>>>>>
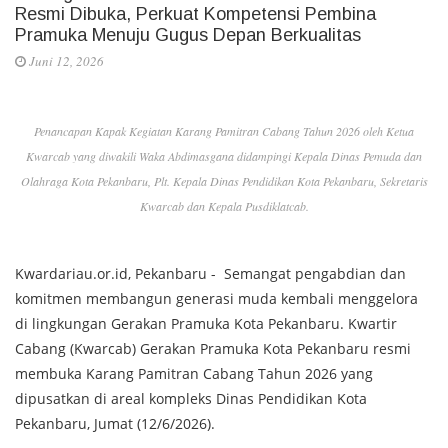
Resmi Dibuka, Perkuat Kompetensi Pembina
Pramuka Menuju Gugus Depan Berkualitas
Juni 12, 2026
Penancapan Kapak Kegiatan Karang Pamitran Cabang Tahun 2026 oleh Ketua
Kwarcab yang diwakili Waka Abdimasgana didampingi Kepala Dinas Pemuda dan
Olahraga Kota Pekanbaru, Plt. Kepala Dinas Pendidikan Kota Pekanbaru, Sekretaris
Kwarcab dan Kepala Pusdiklatcab.
Kwardariau.or.id, Pekanbaru - Semangat pengabdian dan
komitmen membangun generasi muda kembali menggelora
di lingkungan Gerakan Pramuka Kota Pekanbaru. Kwartir
Cabang (Kwarcab) Gerakan Pramuka Kota Pekanbaru resmi
membuka Karang Pamitran Cabang Tahun 2026 yang
dipusatkan di areal kompleks Dinas Pendidikan Kota
Pekanbaru, Jumat (12/6/2026).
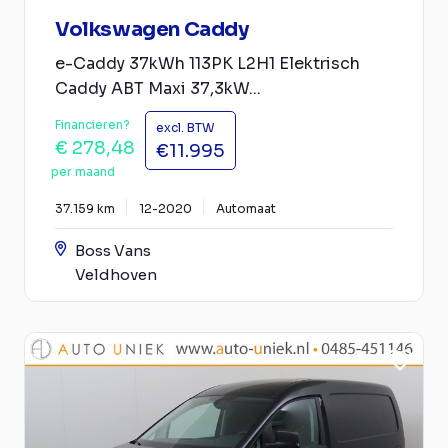
Volkswagen Caddy
e-Caddy 37kWh 113PK L2H1 Elektrisch
Caddy ABT Maxi 37,3kW...
Financieren?
excl. BTW
€ 278,48
€11.995
per maand
37.159 km
12-2020
Automaat
Boss Vans
Veldhoven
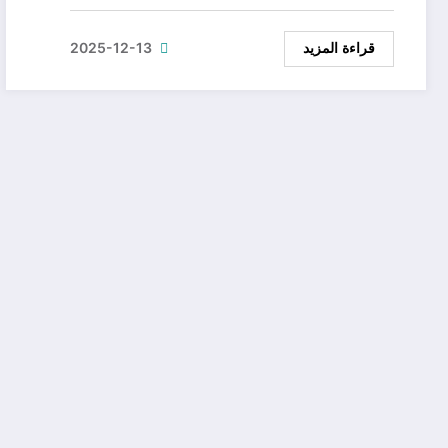
2025-12-13
قراءة المزيد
<<<<<
§ WHAT YOU SHOULD DO:
Without including any picture, write out the material above exactly.

§ OUTPUT:
Resmi Dibuka, Perkuat Kompetensi Pembina
Pramuka Menuju Gugus Depan Berkualitas
Juni 12, 2026
Penancapan Kapak Kegiatan Karang Pamitran Cabang Tahun 2026 oleh Ketua
Kwarcab yang diwakili Waka Abdimasgana didampingi Kepala Dinas Pemuda dan
Olahraga Kota Pekanbaru, Plt. Kepala Dinas Pendidikan Kota Pekanbaru, Sekretaris
Kwarcab dan Kepala Pusdiklatcab.
Kwardariau.or.id, Pekanbaru - Semangat pengabdian dan
komitmen membangun generasi muda kembali menggelora
di lingkungan Gerakan Pramuka Kota Pekanbaru. Kwartir
Cabang (Kwarcab) Gerakan Pramuka Kota Pekanbaru resmi
membuka Karang Pamitran Cabang Tahun 2026 yang
dipusatkan di areal kompleks Dinas Pendidikan Kota
Pekanbaru, Jumat (12/6/2026).
Volkswagen Caddy
e-Caddy 37kWh 113PK L2H1 Elektrisch
Caddy ABT Maxi 37,3kW...
Financieren?
excl. BTW
€ 278,48
€11.995
per maand
37.159 km
12-2020
Automaat
Boss Vans
Veldhoven
2025-12-13
قراءة المزيد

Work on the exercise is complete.